Toward the end of 1999, Chu left the band to focus on his teaching career. He was replaced by Brian Balchack (guitar player of Orange County's Ignite) for shows surrounding the release of The Monroe Doctrine, but due to Balchack's touring schedule with Ignite he couldn't commit to being in the band full-time. Sean Rosenthal (from Orange County metalcore band Adamantium) joined as bassist to complete the band's final tour in 2000 and played on the Sex Pistols recording. The band officially disbanded shortly after returning home. There are no current plans to reunite or play again.

Vogelsang later briefly joined Orange County rock band The Aquabats as a touring guitarist in 2005, appearing in their music video for "Fashion Zombies!" and their performance on television program Attack of the Show, though he never recorded with the band. He is currently a member of the bands Your Favorite Trainwreck and Calling Hours.

==Influences==
Farside cited influences including Dag Nasty, the Lemonheads, Hüsker Dü, Buffalo Tom, Descendents, 7 Seconds, the Jam, the Clash, Joe Jackson and Elvis Costello.

== Members ==
- Last formation
- Michael "Popeye" Vogelsang – vocals, guitar (1989–2000)
- Bob Beshear – drums (1989–2000)
- Kevin Murphy – guitar, vocals (1993–2000, touring 1992–1993)
- Sean Rosenthal – bass (1999–2000)

- Former members
- Robert Haworth – guitar (1989–1992)
- Zack de la Rocha – guitar (1990–1991)
- Josh Stanton – bass (1989–1990)
- Bryan Chu – bass (1990–1999)
- Brian Balchack – bass (touring 1999)

== Discography ==
Farside's first release was the four song EP, Keep My Soul Awake, released on Crisis Records in 1990. The band subsequently released three full-length albums and an EP on Revelation Records beginning with Rochambeau in 1992. The group's second album Rigged was released in 1994. After its self-titled EP in 1995, the band disappeared for a few years before re-emerging in 1999 with their final album, The Monroe Doctrine.

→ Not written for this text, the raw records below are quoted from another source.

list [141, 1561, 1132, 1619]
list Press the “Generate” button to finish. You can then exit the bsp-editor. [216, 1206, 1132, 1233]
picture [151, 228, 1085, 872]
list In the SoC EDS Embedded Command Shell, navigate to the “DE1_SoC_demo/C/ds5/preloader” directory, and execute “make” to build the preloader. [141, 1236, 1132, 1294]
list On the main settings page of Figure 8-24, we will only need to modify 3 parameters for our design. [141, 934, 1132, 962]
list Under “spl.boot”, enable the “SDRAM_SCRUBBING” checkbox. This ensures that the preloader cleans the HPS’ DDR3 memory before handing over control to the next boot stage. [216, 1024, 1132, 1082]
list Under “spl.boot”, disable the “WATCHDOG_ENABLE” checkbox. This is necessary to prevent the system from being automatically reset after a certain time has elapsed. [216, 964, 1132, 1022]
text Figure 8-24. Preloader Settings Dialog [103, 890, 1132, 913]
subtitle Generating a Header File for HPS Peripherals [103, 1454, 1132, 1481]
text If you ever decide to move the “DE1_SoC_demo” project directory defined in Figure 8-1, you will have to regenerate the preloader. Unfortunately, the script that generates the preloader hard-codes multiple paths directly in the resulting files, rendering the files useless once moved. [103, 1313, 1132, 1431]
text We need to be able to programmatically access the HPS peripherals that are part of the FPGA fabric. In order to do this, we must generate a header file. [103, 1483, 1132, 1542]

An additional full-length release by the band was called Scrap. This LP, released on Comida Records, is a collection of the band's first two demos, the first recorded in April and the second recorded in December 1990, respectively. Farside recorded several songs for various compilations including covers of Embrace, the Misfits, TT Quick and the Sex Pistols.

- Studio albums
- Rochambeau (1992, Revelation Records)
- Rigged (1994, Revelation Records)
- The Monroe Doctrine (1999, Revelation Records)

- EPs
- Keep My Soul Awake (1991, Crisis Records)
- Farside (1995, Revelation Records)
- Sense Field / Farside split (1997, Revelation Records)

- Compilation albums
- Scrap (1994, Comida Records)

==Appearances in popular culture==
Their song from The Monroe Doctrine album, "Seven Day Constant", was featured as a soundtrack in the 2001 video game, Amped: Freestyle Snowboarding.